The study selected 39 individuals and divided them into two groups. One group ate a carb-restricted diet for 12 weeks. The other group ate a carb-restricted diet for 6 weeks, and then switched to the AHA diet for the remaining 6 weeks.
In this study, the low carbohydrate diet followed the recommendations of most of the low carb diets: 20 to 25% of calories from carbs. The AHA diet, by comparison, doubles that amount with 50 to 55% of the calories from carbs.
One concern often expressed about eating low carb and increasing saturated fat in the diet is that LDL can rise using the normal calculated value
. This study looks specifically at the type of LDL that each of the diets produces, using direct measurements rather than an inaccurate calculation.
The short version of the results is that the low carb diet “had a better effect on atherogenic VLDL and HDL than the low fat diet recommended by AHA.” Atherogenic
VLDL and HDL are particles that lead to the formation of atheromas on the walls of the arteries, or what we commonly call atherosclerosis.
This is just one study, and won’t immediately change the dietary recommendations of nutritionists, doctors and the American Heart Association. But the “Low Fat Age” is seeing its reign come to an end, and the Low Carb Age
is upon us.
My medical history includes a high triglyceride level over 400, and my doctor asked for a direct measurement of my LDL. Usually, the labs calculate the LDL by using a formula rather than measuring it directly. As Dr. Michael Eades says in his blog:
… Friedewald substituted triglycerides (TGL) divided by 5 for VLDL in the above equations, giving us the so-called Friedewald equation for calculating LDL.

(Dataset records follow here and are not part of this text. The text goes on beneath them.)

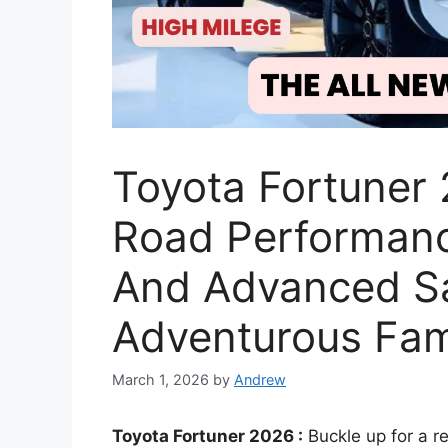
Toyota Fortuner 
Road Performance
And Advanced Sa
Adventurous Fam
March 1, 2026
by
Andrew
Toyota Fortuner 2026 :
Buckle up for a r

LDL = Total cholesterol – HDL – TGL/5
And this is how it is still done in labs all over the world 27 years after Friedewald’s paper. If you’ve had a lab report showing an LDL figure, I can guarantee it was calculated by the Freidewald equation and not measured directly.

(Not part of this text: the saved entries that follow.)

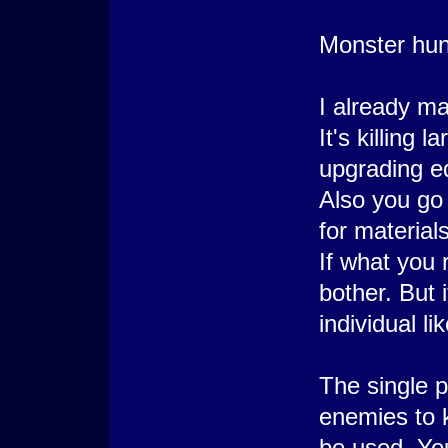
Monster hunt
I already m
It's killing
upgrading e
Also you go
for materials
If what you 
bother. Bu
individual li
The single p
enemies to k
be used. Yo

It has long been recognized that if the triglycerides are over 400, the calculation does not work. So you have to measure the level directly. In that same blog post, Dr. Eades explains his experience that LDL calculations are inaccurate when the triglycerides are low as well. I have linked two articles Dr. Eades identifies as supporting that position in our new LDL Research Page.

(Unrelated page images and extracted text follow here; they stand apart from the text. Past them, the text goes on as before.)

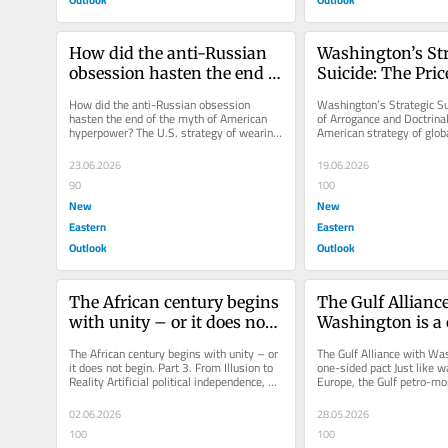
How did the anti-Russian 
Washington’s Str
obsession hasten the end of 
Suicide: The Price
the myth of American 
Arrogance and Do
How did the anti-Russian obsession 
Washington’s Strategic Sui
hyperpower?
Errors
hasten the end of the myth of American 
of Arrogance and Doctrinal
hyperpower? The U.S. strategy of wearing 
American strategy of glob
down Russia by supporting Ukraine...
through proxies, aimed at.
23.06.2026
19.06.2026
90
100
New
New
Eastern
Eastern
Outlook
Outlook
The African century begins 
The Gulf Alliance
with unity – or it does not 
Washington is a 
begin. Part 3. From Illusion 
pact
The African century begins with unity – or 
The Gulf Alliance with Was
to Reality
it does not begin. Part 3. From Illusion to 
one-sided pact Just like 
Reality Artificial political independence, 
Europe, the Gulf petro-mon
when it remains...
paying the price for delega
02.06.2026
28.05.2026
100
100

Many studies show marked improvement in patients HDL, triglycerides and glucose levels with low carb diets. Often, the low carb dieter has a rise in total cholesterol and LDL. Researchers are not concerned with the higher total cholesterol number, but the LDL level increase does concern them. But most studies use the Friedewald calculation that may not give an accurate picture of the true LDL level.
If my LDL gets too high, I’ll be certain to ask for a direct measurement of it, rather than a calculation. The extra cost for the test is probably cheaper than taking statins.